Moroccan Gigolos est une oeuvre légère et frivole; dans son sujet, dans ses textes, dans ses valeurs et ses ambitions morales, et même dans son interprétation et sa réalisation. La légèreté et la frivolité ne sont - évidemment - pas toujours des défauts. Un film léger, sans casse-tête qui ne se prend pas au sérieux et qui n'a d'autres prétentions que de nous divertir, est toujours le bienvenu dans le paysage cinématographique, s'il est bien fait et pas trop abrutissant. La dernière partie de cette phrase est importante. Le divertissement pur nécessite tout de même une certaine cohérence et une intelligence (aussi subtile soit-elle) pour atteindre son public. Moroccan Gigolos ne possède pas cette intelligence sensible qui peut pardonner le manque profondeur d'une oeuvre.

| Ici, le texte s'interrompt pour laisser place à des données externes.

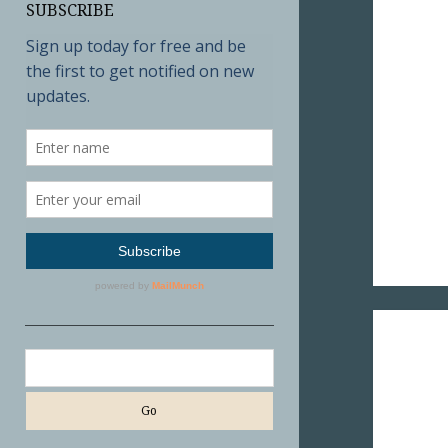
SUBSCRIBE
Search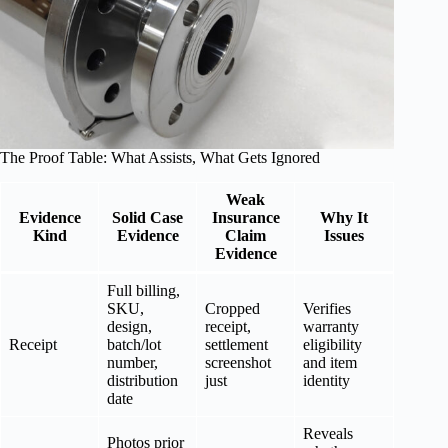
The Proof Table: What Assists, What Gets Ignored
Weak
Evidence
Solid Case
Insurance
Why It
Kind
Evidence
Claim
Issues
Evidence
Full billing,
SKU,
Cropped
Verifies
design,
receipt,
warranty
Receipt
batch/lot
settlement
eligibility
number,
screenshot
and item
distribution
just
identity
date
Reveals
Photos prior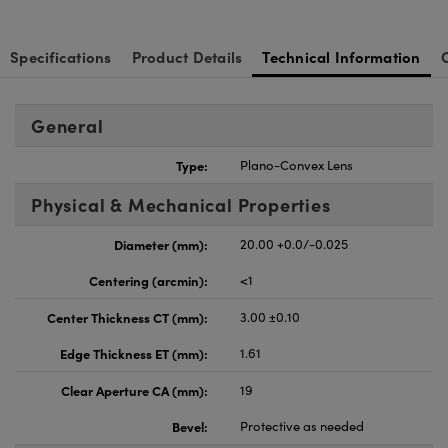
Specifications
Product Details
Technical Information
General
Type:
Plano-Convex Lens
Physical & Mechanical Properties
Diameter (mm):
20.00 +0.0/-0.025
Centering (arcmin):
<1
Center Thickness CT (mm):
3.00 ±0.10
Edge Thickness ET (mm):
1.61
Clear Aperture CA (mm):
19
Bevel:
Protective as needed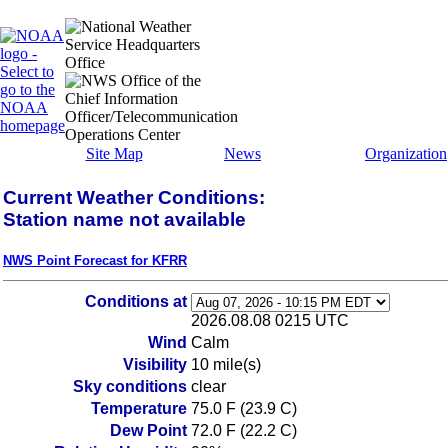
Site Map
News
Organization
Current Weather Conditions:
Station name not available
NWS Point Forecast for KFRR
Conditions at
2026.08.08 0215 UTC
Wind
Calm
Visibility
10 mile(s)
Sky conditions
clear
Temperature
75.0 F (23.9 C)
Dew Point
72.0 F (22.2 C)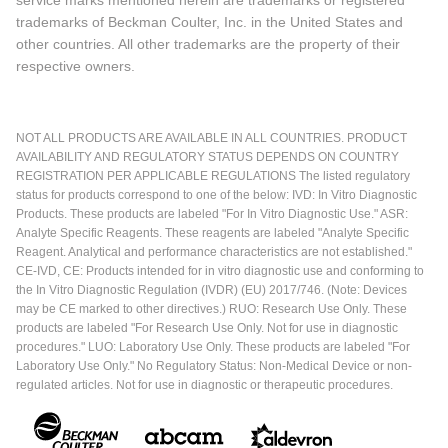
trademarks of Beckman Coulter, Inc. in the United States and
other countries. All other trademarks are the property of their
respective owners.
NOT ALL PRODUCTS ARE AVAILABLE IN ALL COUNTRIES. PRODUCT
AVAILABILITY AND REGULATORY STATUS DEPENDS ON COUNTRY
REGISTRATION PER APPLICABLE REGULATIONS The listed regulatory
status for products correspond to one of the below: IVD: In Vitro Diagnostic
Products. These products are labeled "For In Vitro Diagnostic Use." ASR:
Analyte Specific Reagents. These reagents are labeled "Analyte Specific
Reagent. Analytical and performance characteristics are not established."
CE-IVD, CE: Products intended for in vitro diagnostic use and conforming to
the In Vitro Diagnostic Regulation (IVDR) (EU) 2017/746. (Note: Devices
may be CE marked to other directives.) RUO: Research Use Only. These
products are labeled "For Research Use Only. Not for use in diagnostic
procedures." LUO: Laboratory Use Only. These products are labeled "For
Laboratory Use Only." No Regulatory Status: Non-Medical Device or non-
regulated articles. Not for use in diagnostic or therapeutic procedures.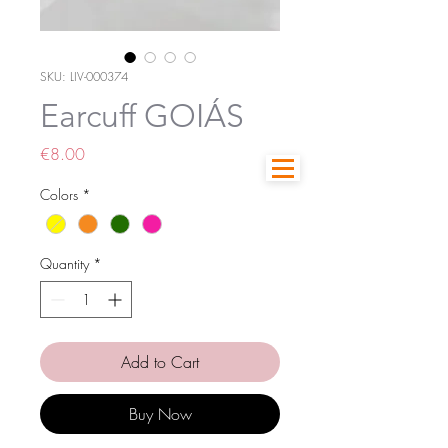
SKU: LIV-000374
Earcuff GOIÁS
Price
€8.00
Colors
*
Quantity
*
Add to Cart
Buy Now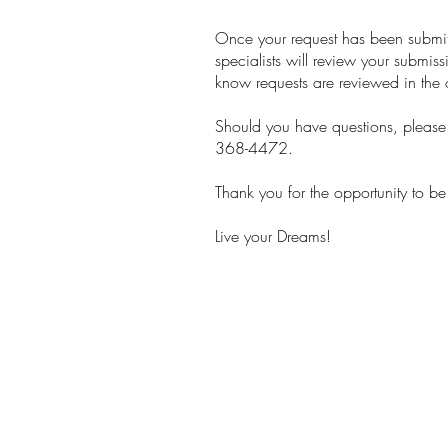
Once your request has been submitt
specialists will review your submis
know requests are reviewed in the 
Should you have questions, please f
368-4472.
Thank you for the opportunity to be
Live your Dreams!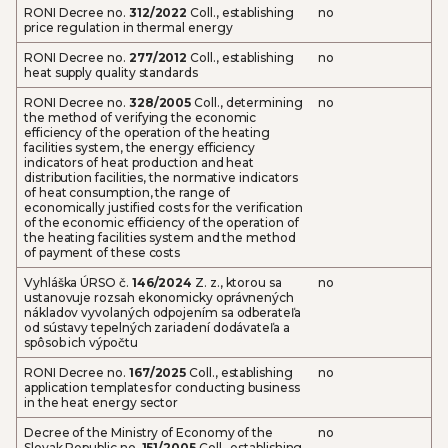
RONI Decree no.
312/2022
Coll., establishing
no
price regulation in thermal energy
RONI Decree no.
277/2012
Coll., establishing
no
heat supply quality standards
RONI Decree no.
328/2005
Coll., determining
no
the method of verifying the economic
efficiency of the operation of the heating
facilities system, the energy efficiency
indicators of heat production and heat
distribution facilities, the normative indicators
of heat consumption, the range of
economically justified costs for the verification
of the economic efficiency of the operation of
the heating facilities system and the method
of payment of these costs
Vyhláška ÚRSO č.
146/2024
Z. z., ktorou sa
no
ustanovuje rozsah ekonomicky oprávnených
nákladov vyvolaných odpojením sa odberateľa
od sústavy tepelných zariadení dodávateľa a
spôsob ich výpočtu
RONI Decree no.
167/2025
Coll., establishing
no
application templates for conducting business
in the heat energy sector
Decree of the Ministry of Economy of the
no
Slovak Republic no.
151/2005
Coll., establishing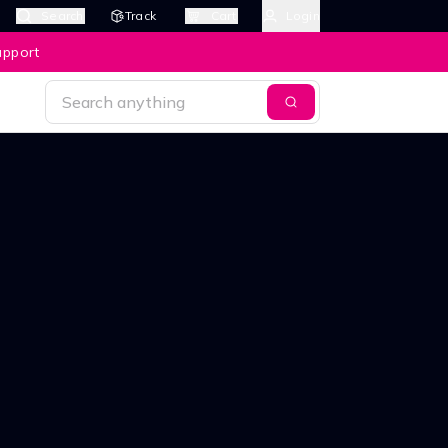
Search
Track
Cart
Login
upport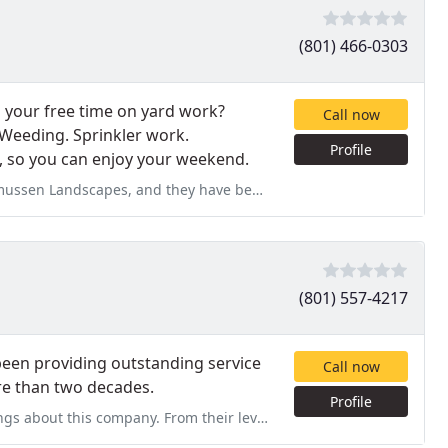
(801) 466-0303
d your free time on yard work?
Call now
Weeding. Sprinkler work.
Profile
, so you can enjoy your weekend.
hey have been GREAT! They are doing our weekly lawn maintenance,
(801) 557-4217
been providing outstanding service
Call now
ore than two decades.
Profile
m their level of expertise to their careful attention to detail, they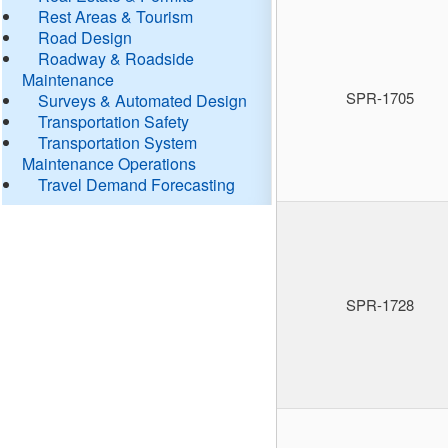
Rest Areas & Tourism
Road Design
Roadway & Roadside
Maintenance
SPR-1705
Surveys & Automated Design
Transportation Safety
Transportation System
Maintenance Operations
Travel Demand Forecasting
SPR-1728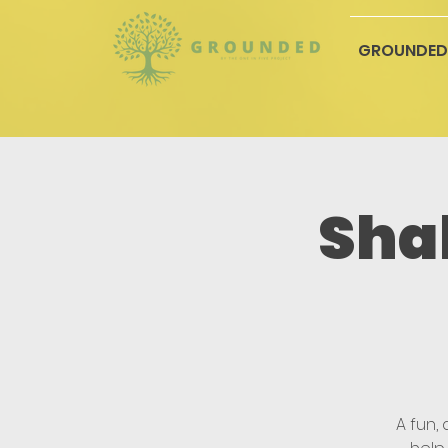
GROUNDED
Sha
A fun,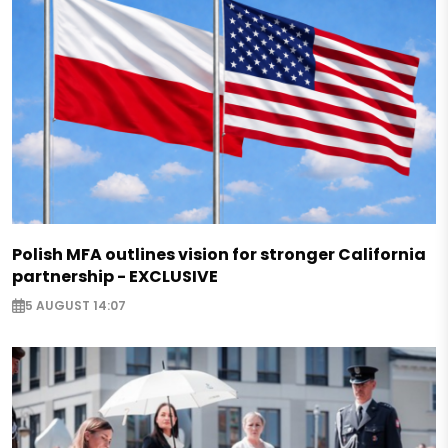
Polish MFA outlines vision for stronger California
partnership - EXCLUSIVE
5 AUGUST 14:07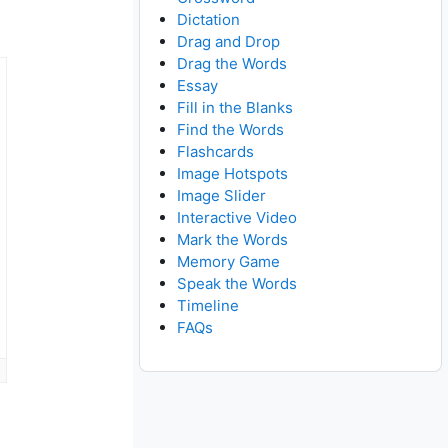
Dictation
Drag and Drop
Drag the Words
Essay
Fill in the Blanks
Find the Words
Flashcards
Image Hotspots
Image Slider
Interactive Video
Mark the Words
Memory Game
Speak the Words
Timeline
FAQs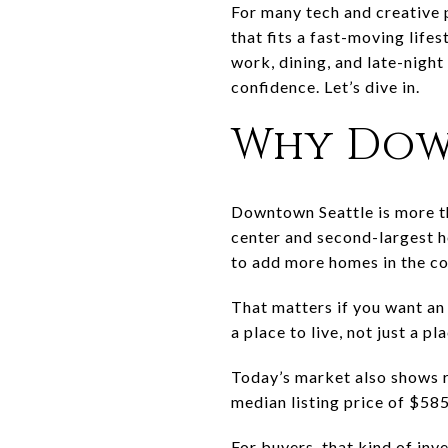
For many tech and creative p
that fits a fast-moving life
work, dining, and late-nigh
confidence. Let’s dive in.
Why Dow
Downtown Seattle is more tha
center and second-largest ho
to add more homes in the co
That matters if you want an
a place to live, not just a 
Today’s market also shows r
median listing price of $58
For buyers, that kind of inv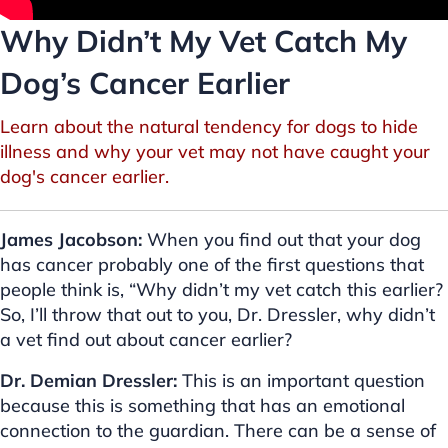
Why Didn’t My Vet Catch My
Dog’s Cancer Earlier
Learn about the natural tendency for dogs to hide
illness and why your vet may not have caught your
dog's cancer earlier.
James Jacobson:
When you find out that your dog
has cancer probably one of the first questions that
people think is, “Why didn’t my vet catch this earlier?
So, I’ll throw that out to you, Dr. Dressler, why didn’t
a vet find out about cancer earlier?
Dr. Demian Dressler:
This is an important question
because this is something that has an emotional
connection to the guardian. There can be a sense of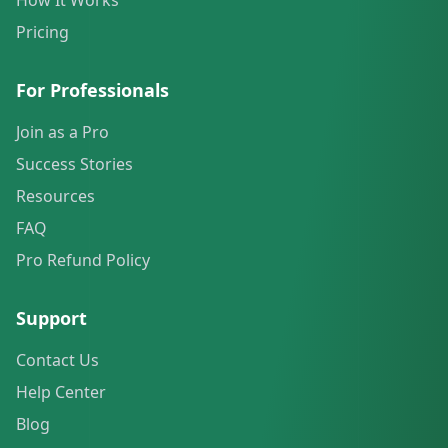
How It Works
Pricing
For Professionals
Join as a Pro
Success Stories
Resources
FAQ
Pro Refund Policy
Support
Contact Us
Help Center
Blog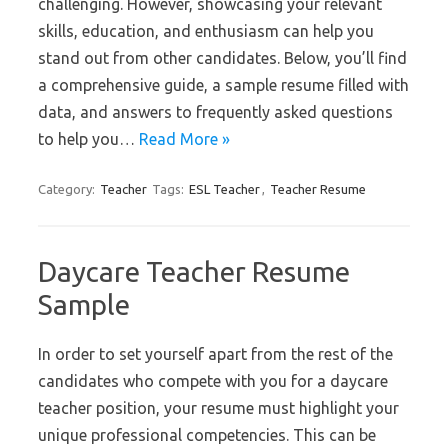
challenging. However, showcasing your relevant
skills, education, and enthusiasm can help you
stand out from other candidates. Below, you’ll find
a comprehensive guide, a sample resume filled with
data, and answers to frequently asked questions
to help you…
Read More »
Category:
Teacher
Tags:
ESL Teacher
,
Teacher Resume
Daycare Teacher Resume
Sample
In order to set yourself apart from the rest of the
candidates who compete with you for a daycare
teacher position, your resume must highlight your
unique professional competencies. This can be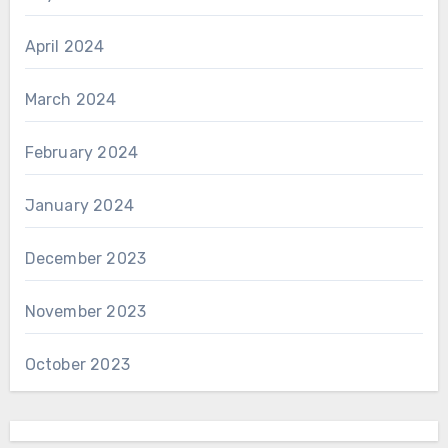
April 2024
March 2024
February 2024
January 2024
December 2023
November 2023
October 2023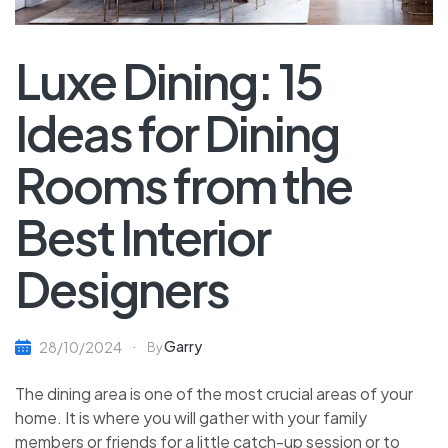
Luxe Dining: 15
Ideas for Dining
Rooms from the
Best Interior
Designers
Garry
28/10/2024
By
The dining area is one of the most crucial areas of your
home. It is where you will gather with your family
members or friends for a little catch-up session or to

Trois jeunes hommes qui décident de faire de la prostitution pour s'acheter une sandwicherie, c'est n'importe quoi. Évidemment, tout ça est traité avec désinvolture et humour, mais l'aspect burlesque de la chose n'est pas suffisamment appuyé pour qu'on en arrive à oublier que trois jeunes hommes décident de faire de la prostitution pour s'acheter une sandwicherie... Si ces trois gaillards (dont un a une copine) l'avaient fait pour l'excitation, pour la nouveauté, pour se prouver quelque chose à eux-mêmes, peut-être que l'idée aurait mieux passée, mais il est complètement impossible d'oublier qu'ils vendent leur corps pour des sandwichs.
Le fait que les personnages sont interprétés de façon sérieuse et sentie par François Arnaud, Reda Chebchoubi et Eddy King ne fait que renforcer le sérieux de la chose, qui n'a définitivement pas besoin de davantage de solennité. Les acteurs ne sont pas mauvais, au contraire; Eddy King se débrouille très bien pour un non-professionnel, mais la profondeur de leur alter ego rend l'ensemble encore plus risible qu'au départ (et il l'était considérablement à la lecture du synopsis). Le personnage qu'incarne Guylaine Tremblay est absolument inutile. Le film arrive même à faire paraître Tremblay comme d'une comédienne interchangeable, ce qu'on sait complètement faux.
On ne peut pas dire que l'humour vole haut dans Moroccan Gigolos. Sans y aller dans l'intellectualisation et la subtilité, peut-être aurait-on pu éviter les poncifs de Viagra, de sous-vêtements en léopards et de strings, de fantasmes tordus de vieilles bourgeoises et de pharmacien sans souci de confidentialité. La réalisation d'Ismaël Saidi n'apporte rien de bien pertinent à la production non plus. Discrète, monotone, la caméra de Saidi ne nous procure aucun argument suffisant pour rétablir l'honneur de l'oeuvre. Même si le film ne dure que 83 minutes, il nous paraît interminable. Énormément de passages sont inutiles (pour ne pas dire qu'il s'agit d'une oeuvre inutile) et manquent de cohésion avec le reste du récit.
Moroccan Gigolos fait partie de ces oeuvres qui n'auraient jamais dû se retrouver sur nos écrans, mais qui y font un bref passage en raison de tous les Québécois qui figurent au générique. Il y a probablement de bonnes intentions derrière Moroccan Gigolos mais, comme elles sont entraînées par une mauvaise idée, elles n'ont bientôt plus d'influence sur le rendu.